Cement 2 Zero
£6.5m of Innovate UK funding has been awarded to trial the Cambridge Electric Cement product at industry scale with a consortium of leading industry partners from across the sector.
Led by the Materials Processing Institute, supported by the University of Cambridge (UoC), and in collaboration with key players in the supply chain, Cement 2 Zero is the first collaborative trial of its kind, to address the global construction industry’s biggest challenge of decarbonisation, in response to the climate emergency.
The Cement 2 Zero project will investigate both the technical and commercial aspects of upscaling Cambridge Electric Cement (CEC) production to produce 20 tonnes of the world’s first zero emissions cement.
The first phase of trial melts is being carried out by the Materials Processing Institute, initially in a 250kg induction furnace, before being scaled up to 6T in an Electric Arc Furnace (EAF). Once the process has been substantially trialled, developed and de-risked effectively, industrial scale melts will follow in CELSA’s EAF in Cardiff.
The two-year industrial trial will test each stage of the production process and brings together the expertise of the Materials Processing Institute, the University of Cambridge and key supply chain partners – Atkins, Balfour Beatty, CELSA, Day Aggregates and Tarmac – before using the innovative product in a live UK construction project.

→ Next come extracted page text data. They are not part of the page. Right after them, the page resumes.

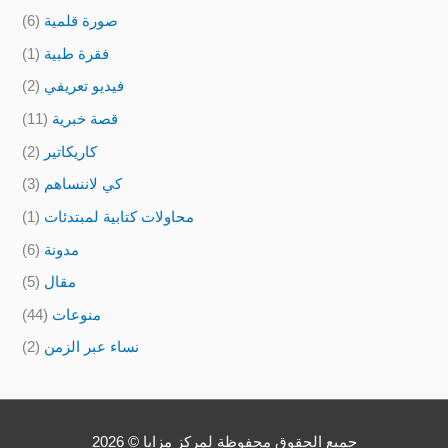
صورة قلمية
(6)
فقرة طبية
(1)
فيديو تعريفي
(2)
قصة خبرية
(11)
كاريكاتير
(2)
كي لاننساهم
(3)
محاولات كتابية لمبتدئات
(1)
مدونة
(6)
مقال
(5)
منوعات
(44)
نساء عبر الزمن
(2)
جميع الحقوق محفوظة لمركز مزايا © 2026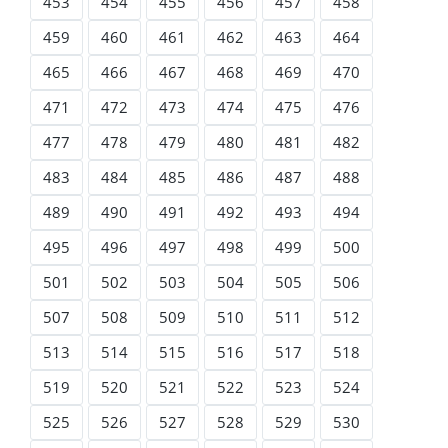
453
454
455
456
457
458
459
460
461
462
463
464
465
466
467
468
469
470
471
472
473
474
475
476
477
478
479
480
481
482
483
484
485
486
487
488
489
490
491
492
493
494
495
496
497
498
499
500
501
502
503
504
505
506
507
508
509
510
511
512
513
514
515
516
517
518
519
520
521
522
523
524
525
526
527
528
529
530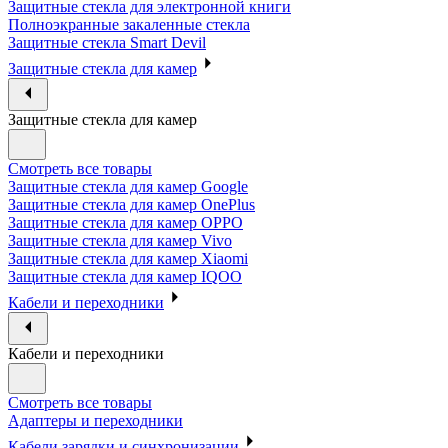
Защитные стекла для электронной книги
Полноэкранные закаленные стекла
Защитные стекла Smart Devil
Защитные стекла для камер
Защитные стекла для камер
Смотреть все товары
Защитные стекла для камер Google
Защитные стекла для камер OnePlus
Защитные стекла для камер OPPO
Защитные стекла для камер Vivo
Защитные стекла для камер Xiaomi
Защитные стекла для камер IQOO
Кабели и переходники
Кабели и переходники
Смотреть все товары
Адаптеры и переходники
Кабели зарядки и синхронизации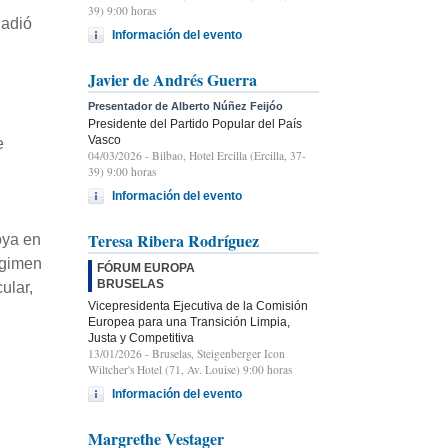
39) 9:00 horas
ñadió
Información del evento
Javier de Andrés Guerra
Presentador de Alberto Núñez Feijóo
Presidente del Partido Popular del País
Vasco
e
04/03/2026
- Bilbao, Hotel Ercilla (Ercilla, 37-
39) 9:00 horas
Información del evento
Teresa Ribera Rodríguez
oya en
régimen
FÓRUM EUROPA
BRUSELAS
ular,
Vicepresidenta Ejecutiva de la Comisión
Europea para una Transición Limpia,
Justa y Competitiva
13/01/2026
- Bruselas, Steigenberger Icon
Wiltcher's Hotel (71, Av. Louise) 9:00 horas
Información del evento
Margrethe Vestager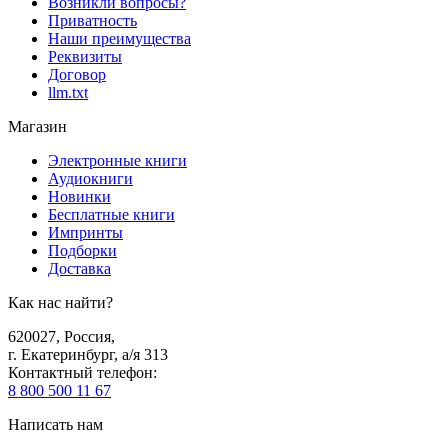
Возникли вопросы?
Приватность
Наши преимущества
Реквизиты
Договор
llm.txt
Магазин
Электронные книги
Аудиокниги
Новинки
Бесплатные книги
Импринты
Подборки
Доставка
Как нас найти?
620027
,
Россия
,
г. Екатеринбург, а/я 313
Контактный телефон
:
8 800 500 11 67
Написать нам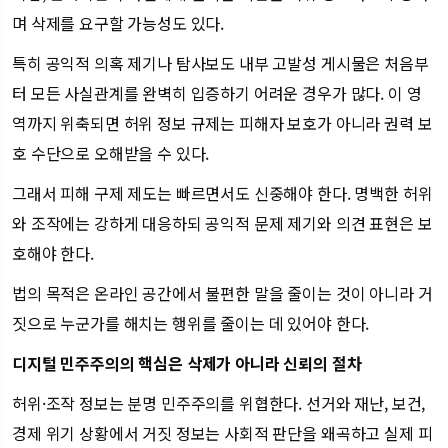
며 삭제를 요구할 가능성도 있다.
특히 공익적 의혹 제기나 탐사보도 내부 고발성 게시물은 처음부
터 모든 사실관계를 완벽히 입증하기 어려운 경우가 많다. 이 영
역까지 위축되면 허위 정보 규제는 피해자 보호가 아니라 권력 보
호 수단으로 오해받을 수 있다.
그래서 피해 구제 제도는 빠르면서도 신중해야 한다. 명백한 허위
와 조작에는 강하게 대응하되 공익적 문제 제기와 의견 표현은 보
호해야 한다.
법의 목적은 온라인 공간에서 불편한 말을 줄이는 것이 아니라 거
짓으로 누군가를 해치는 행위를 줄이는 데 있어야 한다.
디지털 민주주의의 핵심은 삭제가 아니라 신뢰의 절차
허위·조작 정보는 분명 민주주의를 위협한다. 선거와 재난, 보건,
경제 위기 상황에서 거짓 정보는 사회적 판단을 왜곡하고 실제 피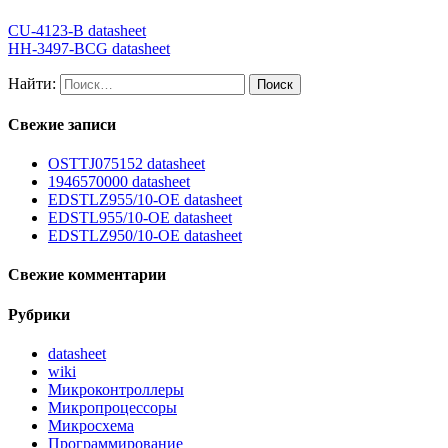
CU-4123-B datasheet
HH-3497-BCG datasheet
Найти:
Свежие записи
OSTTJ075152 datasheet
1946570000 datasheet
EDSTLZ955/10-OE datasheet
EDSTL955/10-OE datasheet
EDSTLZ950/10-OE datasheet
Свежие комментарии
Рубрики
datasheet
wiki
Микроконтроллеры
Микропроцессоры
Микросхема
Программирование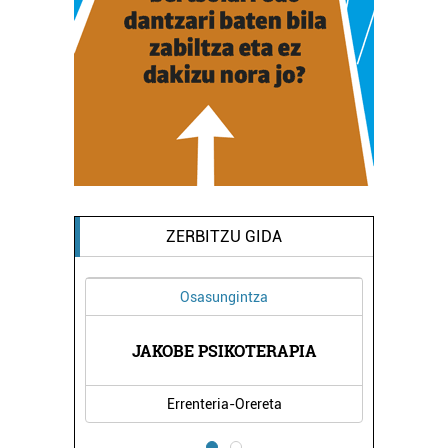
ZERBITZU GIDA
Osasungintza
JAKOBE PSIKOTERAPIA
Errenteria-Orereta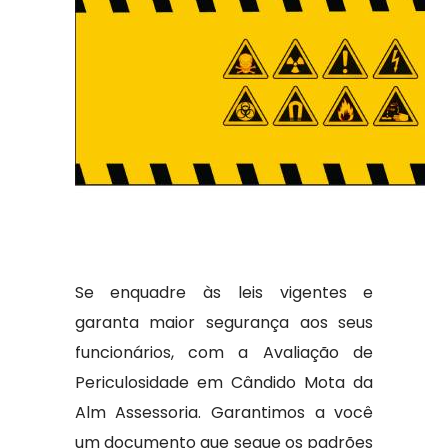
Se enquadre às leis vigentes e
garanta maior segurança aos seus
funcionários, com a Avaliação de
Periculosidade em Cândido Mota da
Alm Assessoria. Garantimos a você
um documento que segue os padrões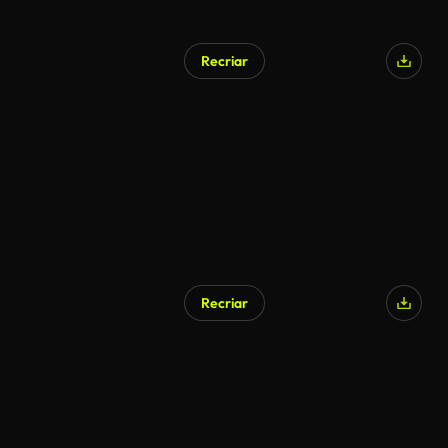
Recriar
Recriar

If successful, it could not only further advance the cement, steel and construction industries, but influence how we recycle, construct and maintain our built environment and transport infrastructure, shaping the future of towns and cities, whilst simultaneously boosting economic development, and most importantly, reducing CO2 emissions to help tackle global warming.
Chris McDonald, Chief Executive Officer of the Materials Processing Institute, said: “Cement 2 Zero has the potential to make a significant contribution to achieving a zero-carbon society, secure and increase jobs in the UK cement and steel sectors and challenge conventional production processes, creating high-value materials from demolition waste.”

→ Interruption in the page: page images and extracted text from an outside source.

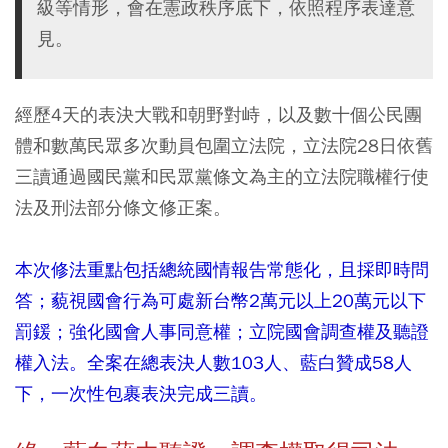
級等情形，會在憲政秩序底下，依照程序表達意
見。
經歷4天的表決大戰和朝野對峙，以及數十個公民團
體和數萬民眾多次動員包圍立法院，立法院28日依舊
三讀通過國民黨和民眾黨條文為主的立法院職權行使
法及刑法部分條文修正案。
本次修法重點包括總統國情報告常態化，且採即時問
答；藐視國會行為可處新台幣2萬元以上20萬元以下
罰鍰；強化國會人事同意權；立院國會調查權及聽證
權入法。全案在總表決人數103人、藍白贊成58人
下，一次性包裹表決完成三讀。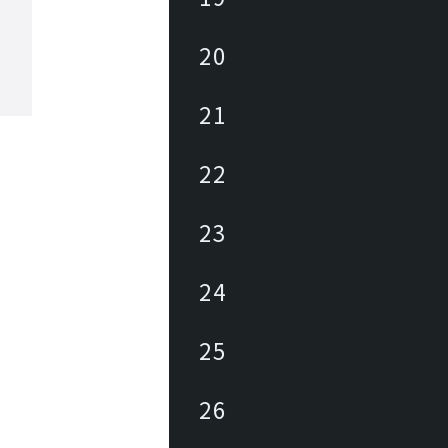
20
21
22
23
24
25
26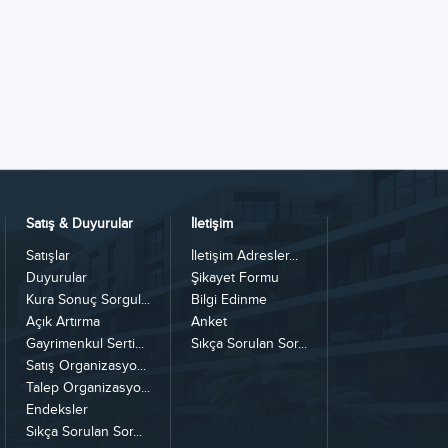
Satış & Duyurular
İletişim
Satışlar
İletişim Adresler...
Duyurular
Şikayet Formu
Kura Sonuç Sorgul...
Bilgi Edinme
Açık Artırma
Anket
Gayrimenkul Serti...
Sıkça Sorulan Sor...
Satış Organizasyo...
Talep Organizasyo...
Endeksler
Sıkça Sorulan Sor...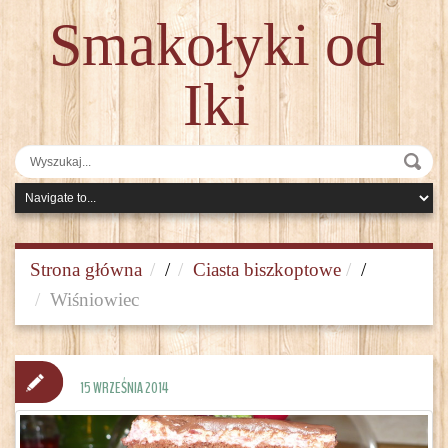
Smakołyki od
Iki
Strona główna
/
Ciasta biszkoptowe
/
Wiśniowiec
15 WRZEŚNIA 2014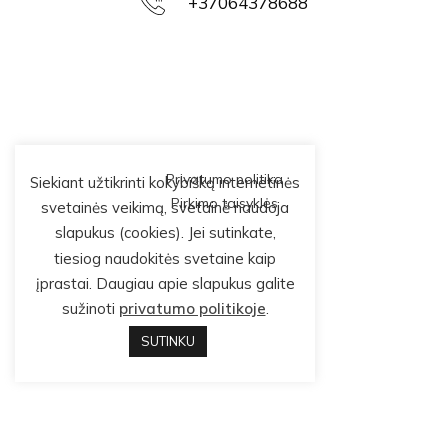
+37064378688
Privatumo politika
Siekiant užtikrinti kokybišką internetinės
Pirkimo taisyklės
svetainės veikimą, svetainė naudoja
slapukus (cookies). Jei sutinkate,
tiesiog naudokitės svetaine kaip
įprastai. Daugiau apie slapukus galite
sužinoti
privatumo politikoje
.
SUTINKU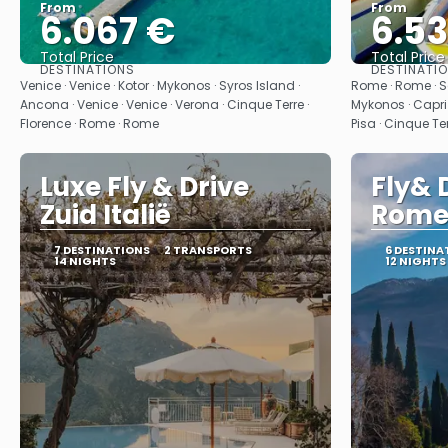
From
From
6.067 €
6.5
Total Price
Total Price
DESTINATIONS
DESTINATI
See
Venice · Venice · Kotor · Mykonos · Syros Island ·
Rome · Rome · Sa
Ancona · Venice · Venice · Verona · Cinque Terre ·
Mykonos · Capri 
Florence · Rome · Rome
Pisa · Cinque Ter
Luxe Fly & Drive
Fly& 
Zuid Italië
Rome
7 DESTINATIONS
2 TRANSPORTS
6 DESTINA
14 NIGHTS
12 NIGHTS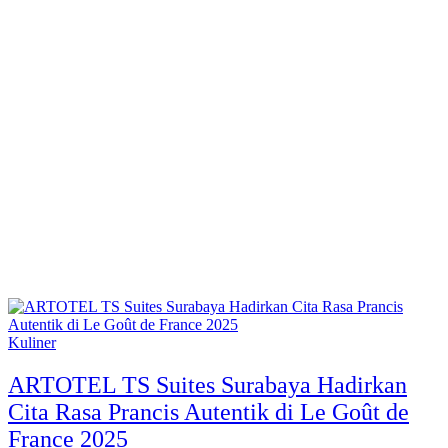
Kuliner
ARTOTEL TS Suites Surabaya Hadirkan
Cita Rasa Prancis Autentik di Le Goût de
France 2025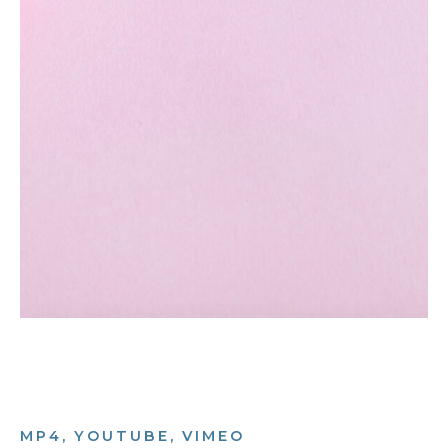
MP4, YOUTUBE, VIMEO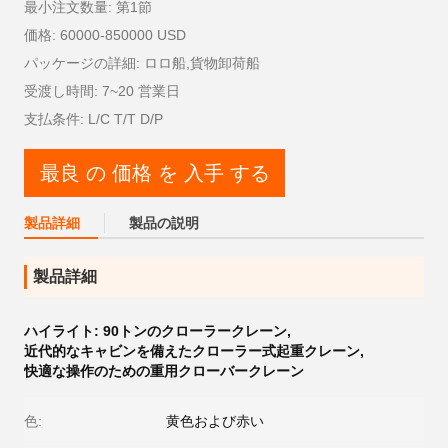
最小注文数量: 第1節
価格: 60000-850000 USD
パッケージの詳細: ロロ船,貨物卸荷船
受渡し時間: 7~20 営業日
支払条件: L/C T/T D/P
最良 の 価格 を 入手 する
製品詳細
製品の説明
製品詳細
ハイライト:
90トンのクローラークレーン
,
近代的なキャビンを備えたクローラー式起重クレーン
,
快適な操作のための重用クローバークレーン
色:
黄色および赤い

Dr Philippa Horton, University of Cambridge, who created the project consortium, said: “If Cambridge Electric Cement lives up to the promise it has shown in early laboratory trials, when combined with other innovative technologies, it could be a pivotal point in the journey to a zero-emissions society. The Cement 2 Zero project is an invaluable opportunity to collaborate across the entire construction supply chain, to expand CEC from the laboratory to its first commercial application.”
Materials Processing Institute is a research, development and innovation (R,D&I) centre working in advanced materials, industrial decarbonisation, the circular economy, and digital technologies. The Institute provides technology and R,D&I services and consultancy. It also has pilot and demonstration facilities to support businesses and collaboration partners with the development of new technologies, materials and processes.

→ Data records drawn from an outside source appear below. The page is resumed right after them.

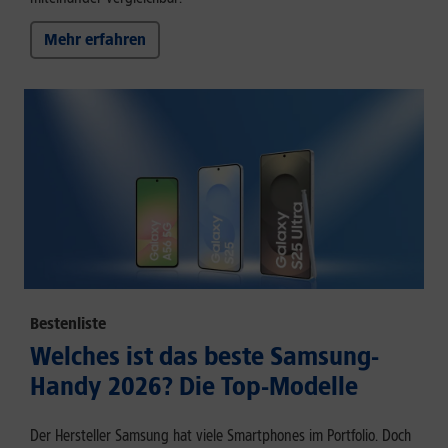
Mehr erfahren
Bestenliste
Welches ist das beste Samsung-
Handy 2026? Die Top-Modelle
Der Hersteller Samsung hat viele Smartphones im Portfolio. Doch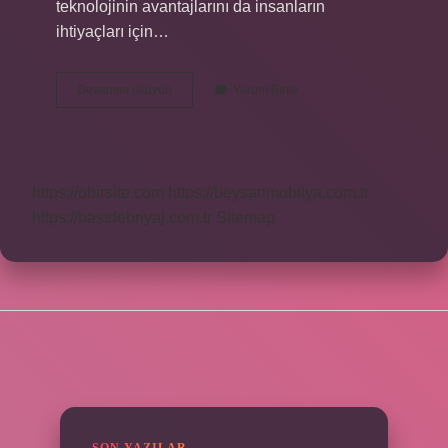
teknolojinin avantajlarını da insanların
ihtiyaçları için…
Balkart
Devamını okuyun
Yorum Bırak
Nerelerde
Geçiyor
https://obirsite.com
https://beysanmobilya.com.tr
https://bastdebriyaj.com.tr
Sitemap
SIDEBAR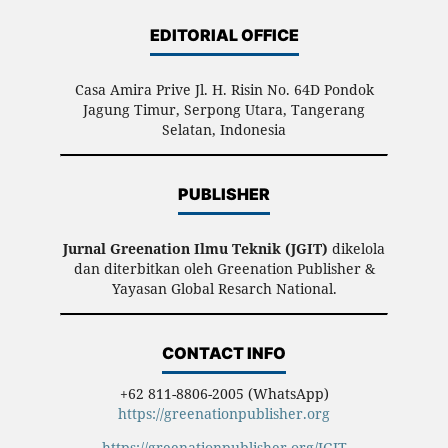
EDITORIAL OFFICE
Casa Amira Prive Jl. H. Risin No. 64D Pondok
Jagung Timur, Serpong Utara, Tangerang
Selatan, Indonesia
PUBLISHER
Jurnal Greenation Ilmu Teknik (JGIT)
dikelola
dan diterbitkan oleh Greenation Publisher &
Yayasan Global Resarch National.
CONTACT INFO
+62 811-8806-2005 (WhatsApp)
https://greenationpublisher.org
https://greenationpublisher.org/JGIT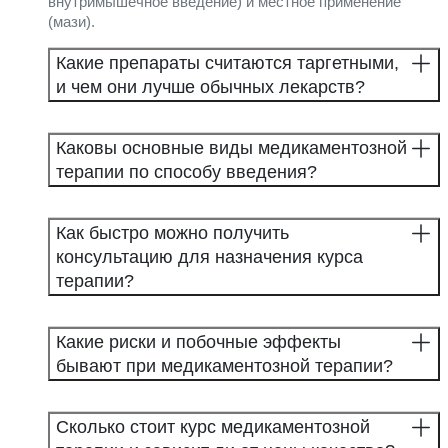
внутримышечное введение) и местное применение
(мази).
Какие препараты считаются таргетными,
и чем они лучше обычных лекарств?
Каковы основные виды медикаментозной
терапии по способу введения?
Как быстро можно получить
консультацию для назначения курса
терапии?
Какие риски и побочные эффекты
бывают при медикаментозной терапии?
Сколько стоит курс медикаментозной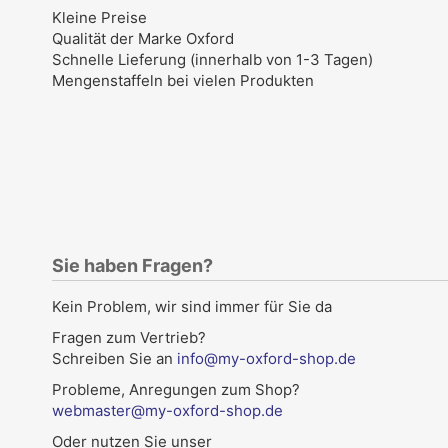
Kleine Preise
Qualität der Marke Oxford
Schnelle Lieferung (innerhalb von 1-3 Tagen)
Mengenstaffeln bei vielen Produkten
Sie haben Fragen?
Kein Problem, wir sind immer für Sie da
Fragen zum Vertrieb?
Schreiben Sie an
info@my-oxford-shop.de
Probleme, Anregungen zum Shop?
webmaster@my-oxford-shop.de
Oder nutzen Sie unser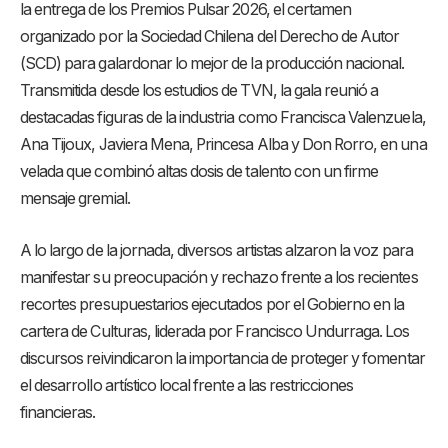
la entrega de los Premios Pulsar 2026, el certamen
organizado por la Sociedad Chilena del Derecho de Autor
(SCD) para galardonar lo mejor de la producción nacional
.
Transmitida desde los estudios de TVN, la gala reunió a
destacadas figuras de la industria como Francisca Valenzuela,
Ana Tijoux, Javiera Mena, Princesa Alba y Don Rorro, en una
velada que combinó altas dosis de talento con un firme
mensaje gremial
.
A lo largo de la jornada, diversos artistas alzaron la voz para
manifestar su preocupación y rechazo frente a los recientes
recortes presupuestarios ejecutados por el Gobierno en la
cartera de Culturas, liderada por Francisco Undurraga
. Los
discursos reivindicaron la importancia de proteger y fomentar
el desarrollo artístico local frente a las restricciones
financieras
.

The Institute will lead and oversee the two-year trial.
Based in the Department of Engineering at the University of Cambridge, The Use Less Group is led by Julian Allwood, Professor of Engineering and the Environment and Fellow of the Royal Society of Engineering. The group pursues world-leading research into the sustainable use of materials, energy and resources and is funded by EPSRC, UKRI and industry partners. UoC will identify the optimum recovered cement composition for symbiotic cement and steel recycling. Cambridge Electric Cement was developed as part of the Use Less Group, under the UK FIRES project.
Atkins is a world-leading design, engineering and project-management consultancy. Atkins will design the new infrastructure to test the new CEC in a UK construction demonstrator project.
Balfour Beatty is a leading international infrastructure group with 24,500 employees driving the delivery of powerful new solutions, shaping thinking, creating skylines and inspiring a new generation of talent to be the change-makers of tomorrow.
We finance, develop, build, maintain and operate the increasingly complex and critical infrastructure that supports national economies and deliver projects at the heart of local communities.
Balfour Beatty will work with designers Atkins to construct the infrastructure using the new CEC in a UK construction demonstrator project.
Based in Cardiff, Celsa Steel UK is the largest manufacturer of steel reinforcement in the UK. It will introduce a zero emission EAF flux material and build a prototype EAF slag cooling system to transform steel slag into cement clinker.
Day Group is a leading manufacturer and supplier of construction materials and contract services based in Middlesex. Day Aggregates will build the first UK prototype crusher for recovering cement paste from end-of-life concrete, creating a new market for high value recycled aggregate and recovered cement paste.
The UK’s leading sustainable construction and solutions business, Tarmac, is advising on the cement elements including the certification and specification of the CEC as usable cement product. Tarmac is also advising on the concrete mix designs and optimisation of the same.
The challenge fund brings together the UK’s world-leading research with business to meet the major industrial and societal challenges of our time. It provides funding and support to UK businesses and researchers, part of the greatest single increase in UK science and innovation funding for over 40 years. The fund is backed by £2.6 billion of public money, with £3 billion in matched funding from the private sector. It is run by UK Research and Innovation, which comprises the Research Councils, Innovate UK and Research England.